OpenGeoHub Summer School 2020, Wageningen

Outline

  • Part I: Introduction to Earth observation (EO) data cubes and the gdalcubes R package

  • Part II: Examples on using data cubes to combine imagery from different satellite-based EO missions**

  • Part III: Summary, discussion, and practical exercises


Summary and Discussion

  • This tutorial has demonstrated how to create and process Earth observation data cubes with the gdalcubes R package. The package hides complexities in the data (different resolutions of bands, different projections, overlapping areas, data formats). The C++ library strongly builds on GDAL for reading and warping imagery.

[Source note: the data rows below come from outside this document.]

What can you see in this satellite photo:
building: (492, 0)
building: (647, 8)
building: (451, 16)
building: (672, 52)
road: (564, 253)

  • The presented analyses have been rather simple, but in combination with other R packages, complex methods can be applied (think of using methods from machine learning or applying Geostatistical models). The data cube representation makes it straightforward to combine data from different sensors.

  • Performance depends on data formats (GeoTIFF, tiled, with overviews / COG is usually a very good choice). If this is important, the package also provides functions translate_cog() and translate_gtiff() to convert complete image collections. However, this may be only relevant for relatively simple methods, where the data reading / reasmpling is the computational bottleneck.

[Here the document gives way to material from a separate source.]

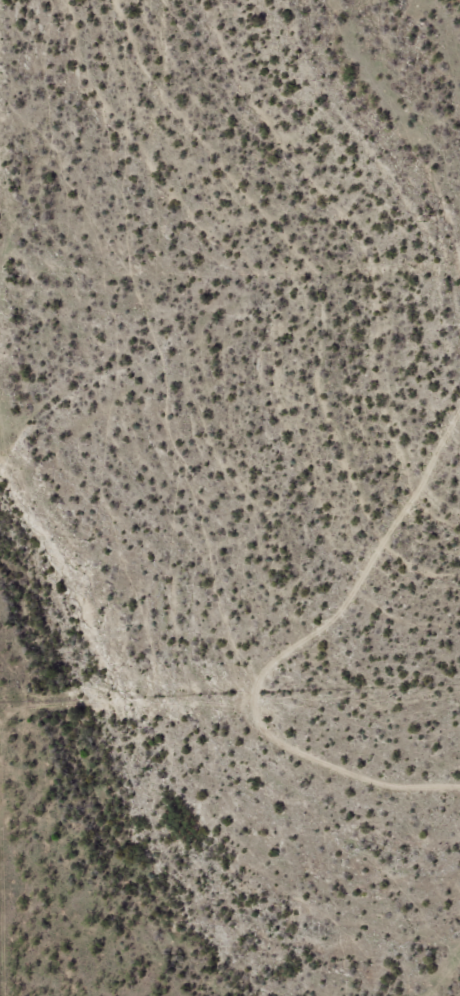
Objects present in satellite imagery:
power tower: (431, 220)
road: (198, 685)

  • The data model is limited to 4 dimensions (x, y, t, band / variable) and requires orthorectified images. Data such as Sentinel-1 or Sentinel-5P need to be preprocessed before they can be used with gdalcubes. The stars package is much more flexible in these cases.

  • Moving analyses with gdalcubes to cloud computing environments is still not as straightforward as one might think. Although GDAL (and hence gdalcubes) can directly read data from Amazon Web Services or Google Cloud Platform, where large data archives are already available, some of those are difficult to discover (e.g., CSV files with URLS to Sentinel images) and in many cases data are not stored in cloud-optimized formats. However, some solutions to this are already available and include the SpatioTemporal Asset Catalog (STAC) and the cloud-optimized GeoTIFF format.

  • Lots of ideas for the future work, get in touch if you find bugs, have questions, ideas, or want to contribute in any other way.


Practical Exercises

  1. Start R. If not yet done, install the gdalcubes package from CRAN, and load it.

  2. If not yet done, download the sample dataset from https://uni-muenster.sciebo.de/s/e5yUZmYGX0bo4u9/download and unzip.

  3. Create an image collection from all GeoTIFF files in the unzipped directory.

  4. Create a yearly data cube from the image collection, covering the full spatiotemporal extent at 1 km resolution, using a Brazil Mercator projection (EPSG:5641).

  5. Select the near infrared band ("B05") and plot the cube.

  6. Create a false-color image for the year 2017, using the red ("B04"), swir2 ("B07"), and blue ("B02") bands as red, green, and blue channels. You can select the year 2017 by creating a new data cube view (derived from the previous view, and setting both t0 = "2017", and t1 = "2017").

  7. Create a data cube for a spatial subarea (use the data cube view and mask below).
v.subarea = cube_view(extent=list(left=-6320000, right=-6220000, bottom=-600000, top=-500000, 
        t0="2014-01-01", t1="2018-12-31"), dt="P1M", dx=100, dy=100
        srs="EPSG:3857", aggregation = "median", resampling = "bilinear")
                      
L8.clear_mask = image_mask("PIXEL_QA", values=
        c(322, 386, 834, 898, 1346, 324, 388, 836, 900, 1348), 
        invert = TRUE)
  1. Calculate the normalized difference moisture index (NDMI) using the formula “(B05-B06)/(B05+B06)”. This index is used to assess vegetation water content.

  2. Compute minimum, maximum, median, and mean NDMI values over time and plot the result.